I chose to create my own work because I didn’t see the types of Asians I grew up around represented on screen. I wanted to explore another layer of what it means to be Asian-American. As well, my filmmaking peers faced too many questions and instances of needing to explain to producers why our Asian stories need to appeal to “target audiences,” when sadly the “target audience” structure still heavily leans on white, heteronormative viewers. I’m sure they don’t intend the dog whistle. They’re businesspeople and likely assume (white or Western) audiences “won’t understand” Asian stories. I don’t think that’s true. Picture me, raised not on AAPI stories by other Asian creators, but on white-centric Western ‘90s content. I understood Western content just fine, despite not growing up around their cultural touchstones. Why couldn’t Western audiences do the same?
Hollywood gatekeeping by its original power players–white straight men–harkens back to the industry’s first films. Based on the 3-5 act play, a film’s own bones limit the potential for boundless creativity if another perspective dares pitch a film outside its format. Inspirational filmmakers like Tsai Ming-Liang, Bela Tarr and Apichatpong Weerasethakul all break this mold with their creations. Whereas Hollywood, aka the exhausted Eurocentric cinema, mistakes archetypes like the 3-5 act structure, a plot hook within X number of minutes, an inciting incident, or a turning point, as required components to the formula of the “right” or “successful” movie. These factors limit the intelligence of the audience as if they wouldn’t be able to follow or engage with anything different. This limiting viewpoint already restricts what filmmakers can explore. If we have to filter our perspective through the manufactured “tried and true” film structure (created by the dominant demographic), we’re diluting our films in a way. They become less ours and more “digestible to the masses.” I don’t think we need to do that–to constantly assimilate and self-annihilate our works to help them understand us. Besides: if something isn’t understood, why is that such a bad thing?
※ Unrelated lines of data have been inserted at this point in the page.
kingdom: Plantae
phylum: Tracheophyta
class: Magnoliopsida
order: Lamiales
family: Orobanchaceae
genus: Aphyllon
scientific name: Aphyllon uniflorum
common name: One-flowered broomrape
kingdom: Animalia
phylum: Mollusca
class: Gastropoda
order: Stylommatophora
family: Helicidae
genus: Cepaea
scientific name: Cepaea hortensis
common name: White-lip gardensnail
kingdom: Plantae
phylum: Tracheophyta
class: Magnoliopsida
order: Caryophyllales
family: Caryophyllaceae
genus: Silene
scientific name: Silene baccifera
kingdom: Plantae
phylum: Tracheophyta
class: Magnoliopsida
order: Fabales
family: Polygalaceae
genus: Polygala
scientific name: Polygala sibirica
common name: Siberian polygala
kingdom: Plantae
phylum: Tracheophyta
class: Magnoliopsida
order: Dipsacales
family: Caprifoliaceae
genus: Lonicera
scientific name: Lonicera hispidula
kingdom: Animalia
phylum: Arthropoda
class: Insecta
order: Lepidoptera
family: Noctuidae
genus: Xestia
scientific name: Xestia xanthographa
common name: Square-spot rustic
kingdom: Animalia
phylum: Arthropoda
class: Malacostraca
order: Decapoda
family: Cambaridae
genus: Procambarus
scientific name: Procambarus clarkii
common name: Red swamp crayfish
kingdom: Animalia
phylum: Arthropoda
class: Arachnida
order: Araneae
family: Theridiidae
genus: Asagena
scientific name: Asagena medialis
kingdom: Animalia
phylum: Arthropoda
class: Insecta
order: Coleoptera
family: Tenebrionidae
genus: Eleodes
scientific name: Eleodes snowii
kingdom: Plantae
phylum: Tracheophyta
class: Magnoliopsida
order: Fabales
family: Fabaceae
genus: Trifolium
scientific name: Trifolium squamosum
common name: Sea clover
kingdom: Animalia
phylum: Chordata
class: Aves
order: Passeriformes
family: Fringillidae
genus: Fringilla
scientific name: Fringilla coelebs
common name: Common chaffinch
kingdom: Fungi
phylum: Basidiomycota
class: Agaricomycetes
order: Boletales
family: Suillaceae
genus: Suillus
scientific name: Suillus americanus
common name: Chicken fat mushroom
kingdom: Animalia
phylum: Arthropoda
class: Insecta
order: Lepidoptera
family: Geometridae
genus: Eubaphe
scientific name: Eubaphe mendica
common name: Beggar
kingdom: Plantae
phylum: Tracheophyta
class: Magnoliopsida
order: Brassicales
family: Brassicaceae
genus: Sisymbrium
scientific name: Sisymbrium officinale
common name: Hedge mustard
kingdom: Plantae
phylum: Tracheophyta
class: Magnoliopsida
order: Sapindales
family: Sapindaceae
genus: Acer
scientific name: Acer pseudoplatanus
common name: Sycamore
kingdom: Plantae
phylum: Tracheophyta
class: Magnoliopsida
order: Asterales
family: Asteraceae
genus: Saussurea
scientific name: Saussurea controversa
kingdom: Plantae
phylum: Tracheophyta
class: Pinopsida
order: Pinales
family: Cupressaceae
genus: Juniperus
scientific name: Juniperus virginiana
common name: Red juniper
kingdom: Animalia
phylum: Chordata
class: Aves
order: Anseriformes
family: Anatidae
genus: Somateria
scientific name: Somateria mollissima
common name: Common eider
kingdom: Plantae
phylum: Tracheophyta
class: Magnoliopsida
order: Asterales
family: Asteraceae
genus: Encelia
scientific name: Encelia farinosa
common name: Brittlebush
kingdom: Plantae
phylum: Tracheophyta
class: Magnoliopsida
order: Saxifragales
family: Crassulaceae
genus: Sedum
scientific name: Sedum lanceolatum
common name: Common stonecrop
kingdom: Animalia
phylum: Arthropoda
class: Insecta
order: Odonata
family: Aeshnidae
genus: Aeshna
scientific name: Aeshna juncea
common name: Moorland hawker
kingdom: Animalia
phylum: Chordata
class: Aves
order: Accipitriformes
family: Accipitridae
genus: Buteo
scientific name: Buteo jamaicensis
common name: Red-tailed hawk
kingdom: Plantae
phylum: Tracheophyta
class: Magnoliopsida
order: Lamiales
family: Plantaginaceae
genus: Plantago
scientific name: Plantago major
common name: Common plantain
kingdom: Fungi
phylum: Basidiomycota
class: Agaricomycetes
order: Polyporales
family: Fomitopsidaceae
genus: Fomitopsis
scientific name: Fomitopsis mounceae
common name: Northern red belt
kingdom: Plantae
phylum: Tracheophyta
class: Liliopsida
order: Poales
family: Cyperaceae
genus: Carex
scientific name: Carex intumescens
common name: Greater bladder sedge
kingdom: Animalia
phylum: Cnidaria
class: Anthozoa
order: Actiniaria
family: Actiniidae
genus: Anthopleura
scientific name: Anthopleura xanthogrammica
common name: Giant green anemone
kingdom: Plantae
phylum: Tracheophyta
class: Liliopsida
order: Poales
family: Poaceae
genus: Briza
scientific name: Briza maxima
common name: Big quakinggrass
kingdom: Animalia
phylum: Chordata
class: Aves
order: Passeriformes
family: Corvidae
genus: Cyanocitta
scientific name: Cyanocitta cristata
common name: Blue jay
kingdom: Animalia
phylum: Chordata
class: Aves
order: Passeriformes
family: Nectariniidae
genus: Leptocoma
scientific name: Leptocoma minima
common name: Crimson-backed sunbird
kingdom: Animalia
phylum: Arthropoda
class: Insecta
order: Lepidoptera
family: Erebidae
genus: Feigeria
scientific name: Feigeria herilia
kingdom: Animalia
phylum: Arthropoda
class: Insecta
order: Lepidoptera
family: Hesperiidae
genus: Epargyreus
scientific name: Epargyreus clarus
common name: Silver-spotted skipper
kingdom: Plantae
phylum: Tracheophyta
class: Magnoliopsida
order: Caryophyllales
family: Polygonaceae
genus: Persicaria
This should be seen as an opportunity to learn something new. Wouldn’t that be exciting?
AAPI creators, in this instance and others, feel pressure to modify our perspectives to suit the Western palate. Sadly, beyond the boardroom of a major studio, Asian filmmakers often do this to themselves ahead of time. I’m concepting a show that I began pitching to studios as an “East vs. West” style plot: the Southeastern Asian cultural landscape versus the white Western archetype. But the show isn’t even about that; it’s a mother-daughter story. Why did I focus on the East vs. West element? I realized I held a subconscious bias that the story had to deal with whiteness, or include whiteness, to appeal to my mostly Western audience. When I realized it was enough to simply have a mother-daughter story, it made me question how many other Asian people lock themselves into narratives packaged with stereotypes.
Now with shows like Squid Game and films like Everything, Everywhere All At Once and Parasite making headlines, Hollywood is finally catching on to the truth we all knew: AAPI narratives and filmmaking styles can be attractive to the “target audiences” they espouse. But the Hollywood structure and limiting viewpoint of cinema still need massive adjustments to properly accept narratives of all shades, allowing more diverse content to grace our screens. As a start, executives require a solid understanding of how all films are made, on a global scale. So-called Third Cinema films uplift unsung communities with stories on social and political movements that often fall beyond the scope of Hollywood’s purview. Streaming platforms can’t be one’s sole form of research or audience-interest temperature check. If the film industry expands its understanding of how films can be structured, let alone how many global stories are left on the cutting room floor, they can begin the work to support all creators in propagating enlightening stories they know to be true.
Jeannie Nguyen is a Los Angeles-based Vietnamese-American filmmaker who is with production company Even/Odd.